Mr carron aborde plusieurs thèmes qui interrogent le fait désormais légalisé de la PMA pour tous. Le principal est le « contrôle démocratique » ou plutôt son fonctionnement actuel délégué à une assemblèe désertèe par la majorité des élus . Il y a aussi l’interrogation sur le pouvoir avec une belle absence d’éthique ou de scrupules qu’exerce la « technoscience » sur la société ou le devenir humain en pratiquant le « fait accompli ». Enfin sur la question spécifique de la PMA quelles évolutions et dérives vont apparaître en conséquences de sa légalisation. Les droits de l’enfant face au droit à l’enfant, que pèsent-ils désormais ? Pendant que la Chine et certain pays à l’image de la Corèe du Nord dérivent dans un monde type « 1984 » Orwellien notre Occident s’oriente de plus en plus vers le « Meilleur des Mondes »décrit par Wells.
L’inquiétude face à ces devenirs doit nous saisir et motiver notre vigilance critique pour justement protéger nos générations futures.
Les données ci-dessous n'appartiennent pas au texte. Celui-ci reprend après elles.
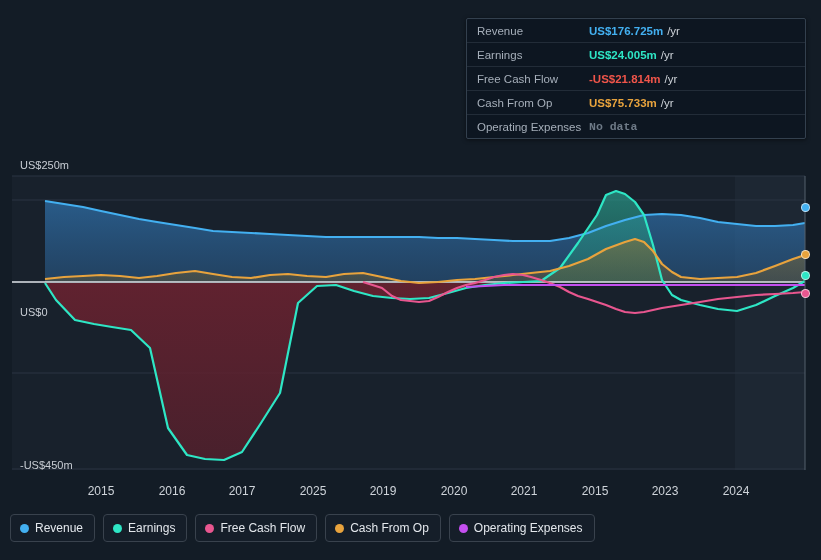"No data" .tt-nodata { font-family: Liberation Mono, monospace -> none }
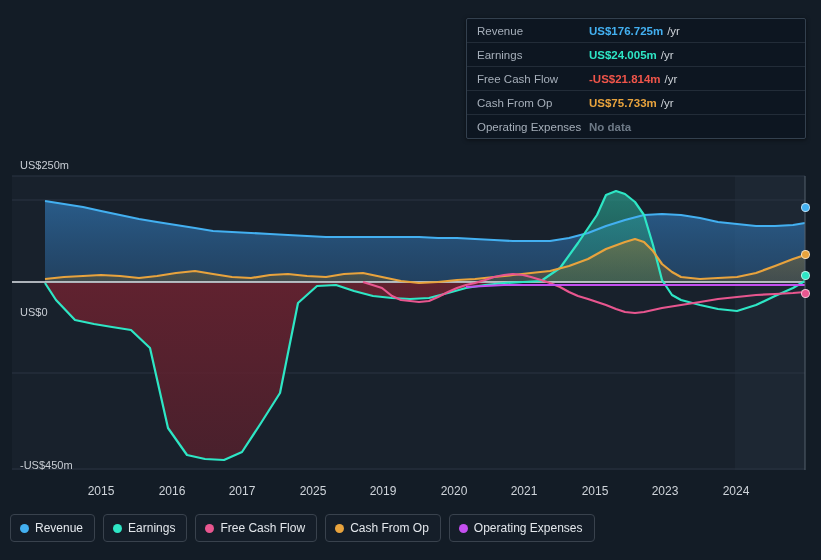"2015" .x-tick { text-align: center -> none }
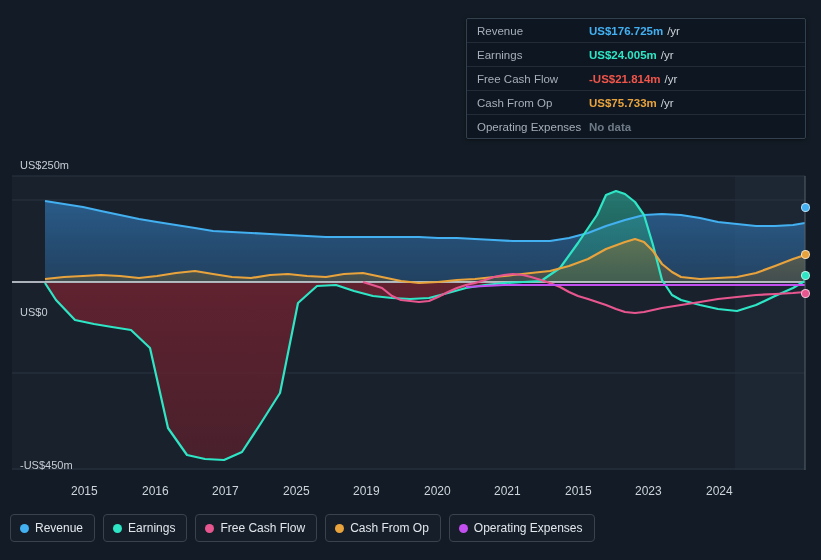"2025" div.x-tick { text: 2025 -> 2018 }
par Abate G. - le 26 novembre, 2019


Il devient en effet difficile d’exprimer quelque réticence face à ces innovations sans se faire ridiculiser ou traiter de réactionnaire, voire pire. Il est même mal vu d’observer l’ampleur du changement anthropologique en cours – on est implicitement priés de n’y voir qu’une « avancée », comme vous dites, bénigne et allant de soi.

L’admissibilité des techniques scientifiques s’impose presque sans débat, parce qu’elle va de pair avec l’individualisme exacerbé et l’hypertrophie d’une certaine conception de l’égalité… le tout pour le plus grand bien d’un système économique parfaitement installé. Dans cette vision, peu et mal exprimée mais très puissante, nous voilà en route pour un monde de consommateurs égaux et interchangeables, où le désir sexuel et le désir d’enfant sont des désirs comme les autres. Peu à peu, on trouvera normal qu’on puisse »faire faire » un enfant quand on l’aura décidé, seul ou à deux – et pourquoi pas à trois ou quatre, c’est plus facile quand on travaille… L’idée même de filiation et d’origine deviendra alors désuète puisque la « parentalité » ne sera plus – pour sacrifier à un vocabulaire révélateur – qu’une affaire d’investissement affectif.

Ce qui paradoxalement n’empêche pas les généalogistes d’être débordés et les scientifiques, de chercher en nous des traces ADN remontant à Neanderthal…

Face à tout cela, le mal-être de tant de personnes crie le besoin de sens. Une réaction se fera forcément jour, mais quand et comment ?

Tout cela n’a finalement pas grand chose à voir avec le respect dû à toutes les personnes, entre autres aux homosexuels et aux transgenres. Et aux handicapés… Et aux vieux… Et aux inaptes au travail… Tous également dignes dans leur identité propre, mais pas tous équivalents et autocentrés.